Namaste. Welcome back. So, in an earlier time together, I was sharing my experience in India, where I was learning about this sense of suffering due to obsessive, self-centric thinking. And, as we were talking about it, I moved us into the language that we, sort of pile on, when it comes to challenges that we face. And so, for example, on a physical realm, when you've hurt your shoulder or you have a bum hip, it's the language around, it's the emotions, and the language around that event that actually causes suffering. And so instead of saying, huh, I have this, this sort of catch in my hip, I really need to, kind of, pay attention to it.
I need really, maybe go get some body work, or see where I land. Or, I have this shoulder that might need a little physical therapy. Instead, my mind says, oh my gosh, I have this horrible hip. It's so stupid, I can't do anything I used to do, that must mean that I'll never do it again. So, we get into that whole obsession around the negative feelings about ourselves.
So, I got to thinking about the mind, because it's easy for us to say, okay, stop thinking about that. But in fact, what does the mind do? The mind thinks. The yoga's talking about two particular minds. And so, the mono-microtia, the thinking mind, is the mind that's not very discerning, and what it does for living is flits from one thing to another to another Sometimes you feel like there's a pattern, sometimes there's absolutely no rhyme or reason to where you're going.
So, when we teach mediation, what we often say is, let the thinking, you notice you're thinking. Just come back to the breath. Let it go. Come back to the breath. In an effort, not to stop the thinking, but to maybe quiet the mind a little bit.
So, I thought it might be interesting, instead of always stopping the thoughts and coming back, what would it be like to just let the thoughts go? Let it just happen, and see where you go. And the very first time I did it, I have to say, it was a little disconcerting. and maybe, even a little bit, I got a little frantic around it because I wasn't quite sure if I needed t control it, if I needed to reign it back in. But, by letting them go, it was so liberating to me to see that there really was no rhyme or reason, and that I could be right in my experience, and have this be happening.
So, I'd like to invite you to do the same thing with me.
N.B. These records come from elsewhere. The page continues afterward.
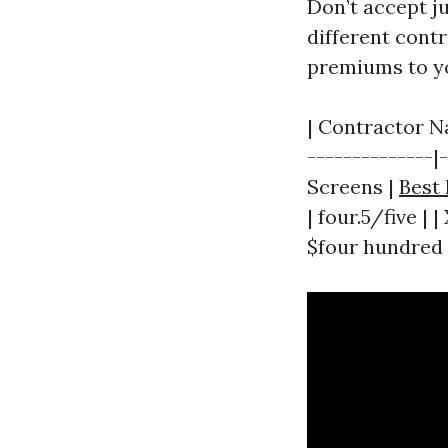
Don’t accept j
different contr
premiums to yo
| Contractor N
--------------|
Screens |
Best 
| four.5/five | 
$four hundred |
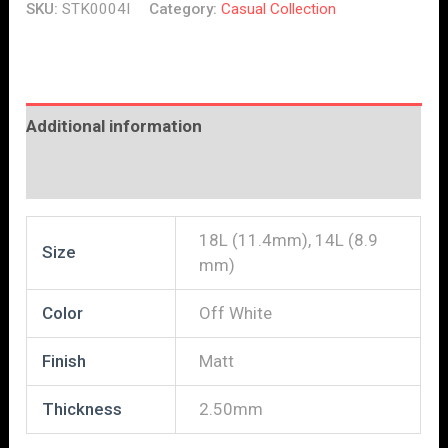
SKU:
STK0004I
Category:
Casual Collection
Additional information
Reviews (0)
18L (11.4mm), 14L (8.9
Size
mm)
Color
Off White
Finish
Matt
Thickness
2.50mm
So, we'll start today with a simple mediation, just so that we can bring ourselves into the body, and just, kind of, bring everything together, all the parts. So, go ahead and find a nice comfortable seat. We'll be here for little while. You can sit on a block like I am, or two blocks, or sit cross legged, or sit in a chair.
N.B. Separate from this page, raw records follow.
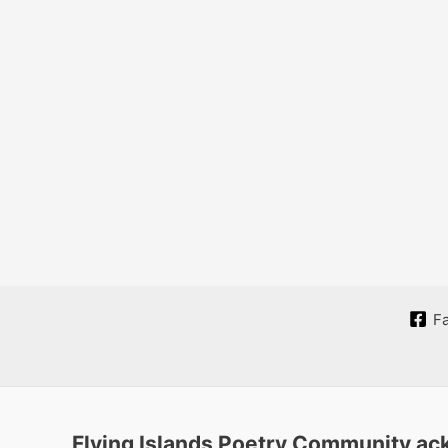
F
Flying Islands Poetry Community ack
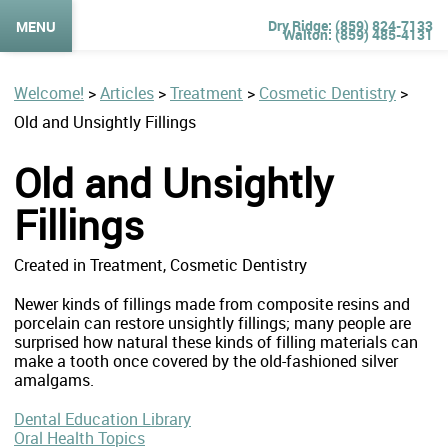
(859) 824-7133
MENU
(859) 485-4131
Welcome!
>
Articles
>
Treatment
>
Cosmetic Dentistry
>
Old and Unsightly Fillings
Old and Unsightly
Fillings
Created in Treatment, Cosmetic Dentistry
Newer kinds of fillings made from composite resins and
porcelain can restore unsightly fillings; many people are
surprised how natural these kinds of filling materials can
make a tooth once covered by the old-fashioned silver
amalgams.
Dental Education Library
Oral Health Topics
But, what I'd like, and I think what is most important is to have some length in your spine. So, as you sit up tall, see if you can experience a slight curvature in the low back, as your pelvis comes forward. Clavicles are smiling, and your hands are resting either on your thighs, palms down or with palms up, and simply close your eyes. Just take a moment now to feel your sitting bones on your support, noticing perhaps if you're gripping the muscles in your pelvic floor. Can you release those down onto your support?
Taking a nice, deep breath in through the nose. Exhale through the mouth, and just, awe, sigh it all the way out. And again, a nice inhale through the nose, and a deep sigh all the way out, and just begin to notice your breath. One thing that helps me not be so insistent on following my breath, is to simply touch the exhale. Don't worry so much about the inhale.
It's gonna, kind of, come on it's own. You can almost guarantee you, simply noticing the exhale. And, allow yourself to still be aware of your surroundings; being aware of the air on your skin, perhaps, the sounds in or out of the room. All the while, touching in on the exhale. It may not take very much time before thoughts start to bubble up.
When you notice them, simply label that thinking, and come back to the exhale. You may notice feelings that arise. Same thing, just notice the sensation, return to the exhale. Now, for the next five minutes, I invite you to remain seated, and just allow your thoughts as they come, to keep coming, not trying to stop them, not trying to return, simply allow the thoughts to arise. I shall be here with you, and, periodically, I will check in to remind you that we're doing this practice together.
Begin now to come back to the breath, inhaling and gently exhaling. And, after the exhale, just allow the pause to happen. Allow the mind to settle, and the breath to deepen, and whenever you're ready, simply open your eyes. I encourage you to play with this practice, maybe for even a longer time, And, just notice, perhaps if there's a connection between your chatty mind and the rhythm and the texture of your breath. I like to journal after.
I often do this 20 or 30 minutes, and then spend about five or 10 minutes jotting down observations and realizations. So, I wish you a good chat. Namaste.